== Task instructions ==
From the entries below, retype only the lines from the one with "meeting up a" through the one with "- [ ] Search for nearby events", exactly as written.

== Source information ==
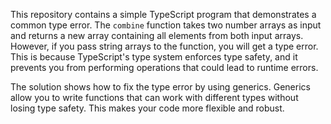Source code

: This repository contains a simple TypeScript program that demonstrates a common type error. The `combine` function takes two number arrays as input and returns a new array containing all elements from both input arrays. However, if you pass string arrays to the function, you will get a type error. This is because TypeScript's type system enforces type safety, and it prevents you from performing operations that could lead to runtime errors.

The solution shows how to fix the type error by using generics. Generics allow you to write functions that can work with different types without losing type safety. This makes your code more flexible and robust.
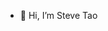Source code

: - 👋 Hi, I’m Steve Tao

<!---
steveyjtao/steveyjtao is a ✨ special ✨ repository because its `README.md` (this file) appears on your GitHub profile.
You can click the Preview link to take a look at your changes.
--->
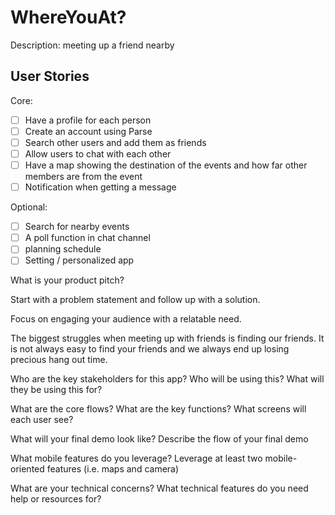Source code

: # WhereYouAt?

Description:
meeting up a friend nearby                                                                       

## User Stories

Core:
- [ ] Have a profile for each person
- [ ] Create an account using Parse
- [ ] Search other users and add them as friends
- [ ] Allow users to chat with each other
- [ ] Have a map showing the destination of the events and how far other members are from the event
- [ ] Notification when getting a message

Optional:
- [ ] Search for nearby events
- [ ] A poll function in chat channel
- [ ] planning schedule
- [ ] Setting / personalized app

What is your product pitch?

Start with a problem statement and follow up with a solution.

Focus on engaging your audience with a relatable need.

The biggest struggles when meeting up with friends is finding our friends. It is not always easy to find your friends and we always end up losing precious hang out time. 

Who are the key stakeholders for this app?
Who will be using this?
What will they be using this for?

What are the core flows?
What are the key functions?
What screens will each user see?

What will your final demo look like?
Describe the flow of your final demo

What mobile features do you leverage?
Leverage at least two mobile-oriented features (i.e. maps and camera)

What are your technical concerns?
What technical features do you need help or resources for?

== Worked solution ==
meeting up a friend nearby                                                                       

## User Stories

Core:
- [ ] Have a profile for each person
- [ ] Create an account using Parse
- [ ] Search other users and add them as friends
- [ ] Allow users to chat with each other
- [ ] Have a map showing the destination of the events and how far other members are from the event
- [ ] Notification when getting a message

Optional:
- [ ] Search for nearby events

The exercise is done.